12 C.L.P. 144924-62-0008, 13 février 2001, R.L.Beaudoin. Voir aussi : [sic].
13 Ouellet et Excavation Leqel 1993 ltée, supra note 11.
14 Lamontagne et C.L.S.C. Samuel de Champlain, supra note 11.
[52] Ainsi, bien que l’aide de son mari ne soit pas un obstacle à la reconnaissance du droit de la travailleuse d’obtenir le remboursement des frais d’entretien courant de son domicile, encore faut-il que des frais aient été engagés préalablement à sa demande produite à la CSST afin que cette dernière défraie le coût des travaux, ce qui n’est pas le cas dans le présent dossier. Dans ces circonstances, le tribunal en arriverait à la même conclusion même s’il considérait que le conjoint a véritablement encaissé le chèque de 9 200 $ daté du 9 avril 2013.

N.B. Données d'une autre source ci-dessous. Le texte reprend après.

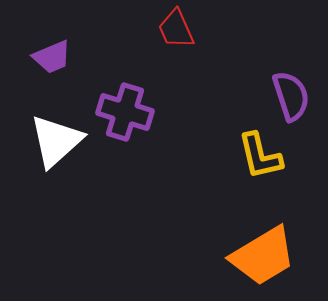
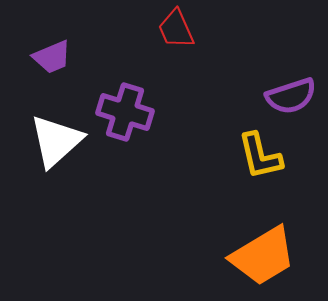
purple semicircle: rotated 90 degrees clockwise
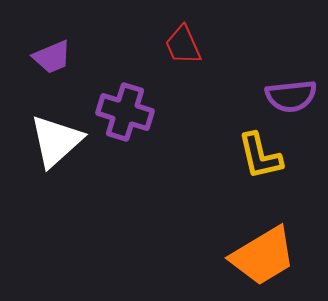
red trapezoid: moved 7 px right, 16 px down
purple semicircle: rotated 12 degrees clockwise
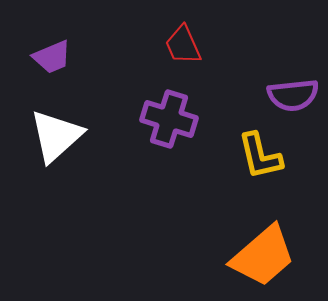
purple semicircle: moved 2 px right, 1 px up
purple cross: moved 44 px right, 7 px down
white triangle: moved 5 px up
orange trapezoid: rotated 10 degrees counterclockwise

[53] Le tribunal ajoute que l’émission d’un chèque ou le paiement au conjoint soulève plusieurs questions, notamment quant à la fiabilité et la valeur probante de cette preuve, questions intimement liées à la préoccupation de la CSST d’exiger que des soumissions en bonne et due forme soient fournies avant le début des travaux qui ont été autorisés.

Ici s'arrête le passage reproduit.